- [Exercise instructions]
Your answer must be every line of the data that contains "Xanthi".

- [Data records]
────────────────────────────────────────
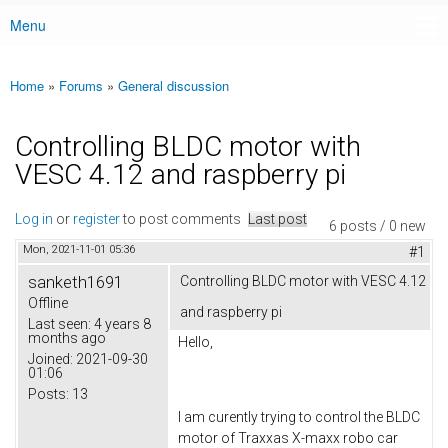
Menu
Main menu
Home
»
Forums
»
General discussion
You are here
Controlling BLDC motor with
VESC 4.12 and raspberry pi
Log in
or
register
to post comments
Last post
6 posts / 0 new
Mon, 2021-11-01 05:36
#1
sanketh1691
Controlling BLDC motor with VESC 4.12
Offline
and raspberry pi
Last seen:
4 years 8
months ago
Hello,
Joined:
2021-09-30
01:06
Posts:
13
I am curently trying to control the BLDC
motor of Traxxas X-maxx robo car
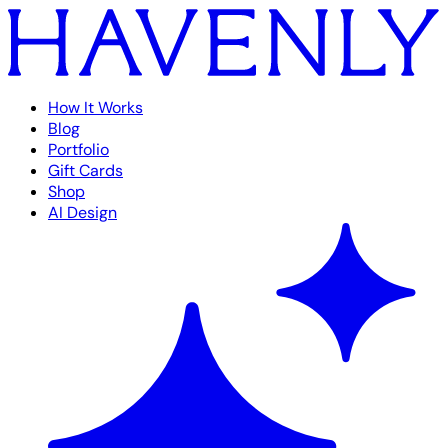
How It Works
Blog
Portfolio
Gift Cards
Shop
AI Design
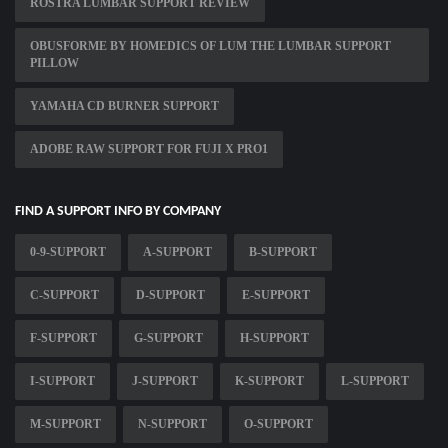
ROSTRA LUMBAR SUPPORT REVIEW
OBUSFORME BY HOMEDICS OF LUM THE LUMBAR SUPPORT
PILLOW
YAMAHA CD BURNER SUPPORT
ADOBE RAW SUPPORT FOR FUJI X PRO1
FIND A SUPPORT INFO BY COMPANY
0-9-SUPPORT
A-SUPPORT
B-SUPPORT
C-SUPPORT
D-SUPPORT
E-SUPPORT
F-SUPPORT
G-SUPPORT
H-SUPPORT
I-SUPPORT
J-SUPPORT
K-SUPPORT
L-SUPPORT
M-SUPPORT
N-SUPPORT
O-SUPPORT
────────────────────────────────────────
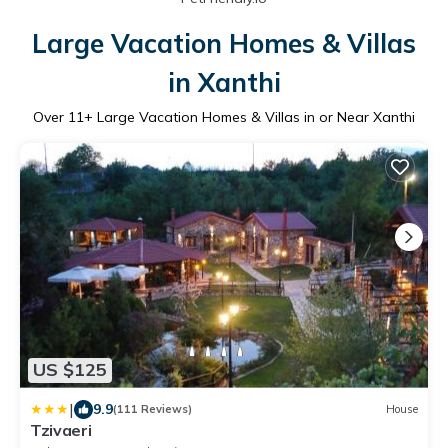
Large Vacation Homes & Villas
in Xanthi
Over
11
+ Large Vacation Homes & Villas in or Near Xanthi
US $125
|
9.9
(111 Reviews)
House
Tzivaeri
────────────────────────────────────────
- [Output of the exercise]
in Xanthi
+ Large Vacation Homes & Villas in or Near Xanthi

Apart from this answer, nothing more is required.